§ WHAT THE TASK REQUIRES:
Extract the text from each of the following rows, reproducing every line verbatim and in its original order.

§ EXTRACTED MATERIAL:
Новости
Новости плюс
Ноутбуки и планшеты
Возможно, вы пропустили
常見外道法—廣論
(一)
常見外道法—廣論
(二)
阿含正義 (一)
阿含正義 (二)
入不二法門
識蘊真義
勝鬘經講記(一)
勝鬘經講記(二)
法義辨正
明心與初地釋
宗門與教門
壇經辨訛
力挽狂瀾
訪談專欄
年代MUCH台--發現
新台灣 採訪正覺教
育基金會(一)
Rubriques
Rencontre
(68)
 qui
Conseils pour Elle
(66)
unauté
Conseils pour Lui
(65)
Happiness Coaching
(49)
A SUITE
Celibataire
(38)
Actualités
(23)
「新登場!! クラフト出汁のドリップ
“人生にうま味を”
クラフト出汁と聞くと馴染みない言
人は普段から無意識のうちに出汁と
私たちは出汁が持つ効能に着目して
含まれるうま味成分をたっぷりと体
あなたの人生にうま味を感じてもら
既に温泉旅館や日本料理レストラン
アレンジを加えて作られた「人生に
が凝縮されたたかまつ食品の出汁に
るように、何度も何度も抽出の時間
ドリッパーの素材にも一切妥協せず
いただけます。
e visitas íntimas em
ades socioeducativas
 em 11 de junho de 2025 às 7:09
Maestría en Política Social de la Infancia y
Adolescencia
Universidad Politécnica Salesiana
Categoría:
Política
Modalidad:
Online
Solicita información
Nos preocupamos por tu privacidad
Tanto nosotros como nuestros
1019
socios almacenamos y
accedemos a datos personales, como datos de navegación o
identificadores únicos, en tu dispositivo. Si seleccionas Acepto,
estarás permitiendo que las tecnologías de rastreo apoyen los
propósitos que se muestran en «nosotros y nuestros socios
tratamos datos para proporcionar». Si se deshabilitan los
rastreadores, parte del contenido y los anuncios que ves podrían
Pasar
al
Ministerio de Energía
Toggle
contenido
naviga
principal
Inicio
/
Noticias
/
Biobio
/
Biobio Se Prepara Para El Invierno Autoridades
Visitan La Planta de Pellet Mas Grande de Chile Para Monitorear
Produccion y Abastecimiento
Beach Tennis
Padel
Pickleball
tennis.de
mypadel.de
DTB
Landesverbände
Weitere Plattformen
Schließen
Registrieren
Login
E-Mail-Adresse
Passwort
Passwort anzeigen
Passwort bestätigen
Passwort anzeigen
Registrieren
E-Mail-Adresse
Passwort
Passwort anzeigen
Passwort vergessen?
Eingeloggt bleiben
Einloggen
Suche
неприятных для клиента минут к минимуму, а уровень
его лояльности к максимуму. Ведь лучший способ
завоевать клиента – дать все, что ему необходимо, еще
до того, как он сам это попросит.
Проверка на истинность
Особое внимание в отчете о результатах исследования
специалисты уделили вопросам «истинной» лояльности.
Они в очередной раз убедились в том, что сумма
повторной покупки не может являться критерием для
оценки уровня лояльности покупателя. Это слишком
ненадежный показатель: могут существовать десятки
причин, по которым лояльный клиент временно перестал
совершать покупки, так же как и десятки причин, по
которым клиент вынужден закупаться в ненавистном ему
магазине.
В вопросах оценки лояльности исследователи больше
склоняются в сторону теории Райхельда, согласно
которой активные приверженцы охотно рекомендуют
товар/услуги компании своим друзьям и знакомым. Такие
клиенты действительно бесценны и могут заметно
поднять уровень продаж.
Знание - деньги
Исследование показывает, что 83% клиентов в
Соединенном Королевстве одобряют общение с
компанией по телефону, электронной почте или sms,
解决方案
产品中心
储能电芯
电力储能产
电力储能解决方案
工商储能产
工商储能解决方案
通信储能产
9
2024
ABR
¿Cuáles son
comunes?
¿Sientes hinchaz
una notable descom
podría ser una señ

§ OUTPUT FOR THIS TASK:
Новости
Новости плюс
Ноутбуки и планшеты
Возможно, вы пропустили
常見外道法—廣論
(一)
常見外道法—廣論
(二)
阿含正義 (一)
阿含正義 (二)
入不二法門
識蘊真義
勝鬘經講記(一)
勝鬘經講記(二)
法義辨正
明心與初地釋
宗門與教門
壇經辨訛
力挽狂瀾
訪談專欄
年代MUCH台--發現
新台灣 採訪正覺教
育基金會(一)
Rubriques
Rencontre
(68)
 qui
Conseils pour Elle
(66)
unauté
Conseils pour Lui
(65)
Happiness Coaching
(49)
A SUITE
Celibataire
(38)
Actualités
(23)
「新登場!! クラフト出汁のドリップ
“人生にうま味を”
クラフト出汁と聞くと馴染みない言
人は普段から無意識のうちに出汁と
私たちは出汁が持つ効能に着目して
含まれるうま味成分をたっぷりと体
あなたの人生にうま味を感じてもら
既に温泉旅館や日本料理レストラン
アレンジを加えて作られた「人生に
が凝縮されたたかまつ食品の出汁に
るように、何度も何度も抽出の時間
ドリッパーの素材にも一切妥協せず
いただけます。
e visitas íntimas em
ades socioeducativas
 em 11 de junho de 2025 às 7:09
Maestría en Política Social de la Infancia y
Adolescencia
Universidad Politécnica Salesiana
Categoría:
Política
Modalidad:
Online
Solicita información
Nos preocupamos por tu privacidad
Tanto nosotros como nuestros
1019
socios almacenamos y
accedemos a datos personales, como datos de navegación o
identificadores únicos, en tu dispositivo. Si seleccionas Acepto,
estarás permitiendo que las tecnologías de rastreo apoyen los
propósitos que se muestran en «nosotros y nuestros socios
tratamos datos para proporcionar». Si se deshabilitan los
rastreadores, parte del contenido y los anuncios que ves podrían
Pasar
al
Ministerio de Energía
Toggle
contenido
naviga
principal
Inicio
/
Noticias
/
Biobio
/
Biobio Se Prepara Para El Invierno Autoridades
Visitan La Planta de Pellet Mas Grande de Chile Para Monitorear
Produccion y Abastecimiento
Beach Tennis
Padel
Pickleball
tennis.de
mypadel.de
DTB
Landesverbände
Weitere Plattformen
Schließen
Registrieren
Login
E-Mail-Adresse
Passwort
Passwort anzeigen
Passwort bestätigen
Passwort anzeigen
Registrieren
E-Mail-Adresse
Passwort
Passwort anzeigen
Passwort vergessen?
Eingeloggt bleiben
Einloggen
Suche
неприятных для клиента минут к минимуму, а уровень
его лояльности к максимуму. Ведь лучший способ
завоевать клиента – дать все, что ему необходимо, еще
до того, как он сам это попросит.
Проверка на истинность
Особое внимание в отчете о результатах исследования
специалисты уделили вопросам «истинной» лояльности.
Они в очередной раз убедились в том, что сумма
повторной покупки не может являться критерием для
оценки уровня лояльности покупателя. Это слишком
ненадежный показатель: могут существовать десятки
причин, по которым лояльный клиент временно перестал
совершать покупки, так же как и десятки причин, по
которым клиент вынужден закупаться в ненавистном ему
магазине.
В вопросах оценки лояльности исследователи больше
склоняются в сторону теории Райхельда, согласно
которой активные приверженцы охотно рекомендуют
товар/услуги компании своим друзьям и знакомым. Такие
клиенты действительно бесценны и могут заметно
поднять уровень продаж.
Знание - деньги
Исследование показывает, что 83% клиентов в
Соединенном Королевстве одобряют общение с
компанией по телефону, электронной почте или sms,
解决方案
产品中心
储能电芯
电力储能产
电力储能解决方案
工商储能产
工商储能解决方案
通信储能产
9
2024
ABR
¿Cuáles son
comunes?
¿Sientes hinchaz
una notable descom
podría ser una señ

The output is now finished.